● Instruction
Can you present every one of the lines below as a numbered list, skipping blank lines and leaving the pictures out?

Rendered images with their source text
□ □ □ □
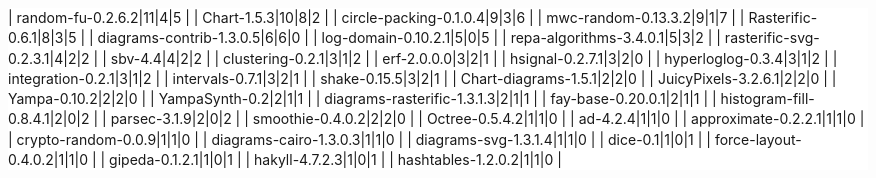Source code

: | random-fu-0.2.6.2|11|4|5 |
| Chart-1.5.3|10|8|2 |
| circle-packing-0.1.0.4|9|3|6 |
| mwc-random-0.13.3.2|9|1|7 |
| Rasterific-0.6.1|8|3|5 |
| diagrams-contrib-1.3.0.5|6|6|0 |
| log-domain-0.10.2.1|5|0|5 |
| repa-algorithms-3.4.0.1|5|3|2 |
| rasterific-svg-0.2.3.1|4|2|2 |
| sbv-4.4|4|2|2 |
| clustering-0.2.1|3|1|2 |
| erf-2.0.0.0|3|2|1 |
| hsignal-0.2.7.1|3|2|0 |
| hyperloglog-0.3.4|3|1|2 |
| integration-0.2.1|3|1|2 |
| intervals-0.7.1|3|2|1 |
| shake-0.15.5|3|2|1 |
| Chart-diagrams-1.5.1|2|2|0 |
| JuicyPixels-3.2.6.1|2|2|0 |
| Yampa-0.10.2|2|2|0 |
| YampaSynth-0.2|2|1|1 |
| diagrams-rasterific-1.3.1.3|2|1|1 |
| fay-base-0.20.0.1|2|1|1 |
| histogram-fill-0.8.4.1|2|0|2 |
| parsec-3.1.9|2|0|2 |
| smoothie-0.4.0.2|2|2|0 |
| Octree-0.5.4.2|1|1|0 |
| ad-4.2.4|1|1|0 |
| approximate-0.2.2.1|1|1|0 |
| crypto-random-0.0.9|1|1|0 |
| diagrams-cairo-1.3.0.3|1|1|0 |
| diagrams-svg-1.3.1.4|1|1|0 |
| dice-0.1|1|0|1 |
| force-layout-0.4.0.2|1|1|0 |
| gipeda-0.1.2.1|1|0|1 |
| hakyll-4.7.2.3|1|0|1 |
| hashtables-1.2.0.2|1|1|0 |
□ □ □ □
● Problem solution
1. Source code
2. : | random-fu-0.2.6.2|11|4|5 |
3. | Chart-1.5.3|10|8|2 |
4. | circle-packing-0.1.0.4|9|3|6 |
5. | mwc-random-0.13.3.2|9|1|7 |
6. | Rasterific-0.6.1|8|3|5 |
7. | diagrams-contrib-1.3.0.5|6|6|0 |
8. | log-domain-0.10.2.1|5|0|5 |
9. | repa-algorithms-3.4.0.1|5|3|2 |
10. | rasterific-svg-0.2.3.1|4|2|2 |
11. | sbv-4.4|4|2|2 |
12. | clustering-0.2.1|3|1|2 |
13. | erf-2.0.0.0|3|2|1 |
14. | hsignal-0.2.7.1|3|2|0 |
15. | hyperloglog-0.3.4|3|1|2 |
16. | integration-0.2.1|3|1|2 |
17. | intervals-0.7.1|3|2|1 |
18. | shake-0.15.5|3|2|1 |
19. | Chart-diagrams-1.5.1|2|2|0 |
20. | JuicyPixels-3.2.6.1|2|2|0 |
21. | Yampa-0.10.2|2|2|0 |
22. | YampaSynth-0.2|2|1|1 |
23. | diagrams-rasterific-1.3.1.3|2|1|1 |
24. | fay-base-0.20.0.1|2|1|1 |
25. | histogram-fill-0.8.4.1|2|0|2 |
26. | parsec-3.1.9|2|0|2 |
27. | smoothie-0.4.0.2|2|2|0 |
28. | Octree-0.5.4.2|1|1|0 |
29. | ad-4.2.4|1|1|0 |
30. | approximate-0.2.2.1|1|1|0 |
31. | crypto-random-0.0.9|1|1|0 |
32. | diagrams-cairo-1.3.0.3|1|1|0 |
33. | diagrams-svg-1.3.1.4|1|1|0 |
34. | dice-0.1|1|0|1 |
35. | force-layout-0.4.0.2|1|1|0 |
36. | gipeda-0.1.2.1|1|0|1 |
37. | hakyll-4.7.2.3|1|0|1 |
38. | hashtables-1.2.0.2|1|1|0 |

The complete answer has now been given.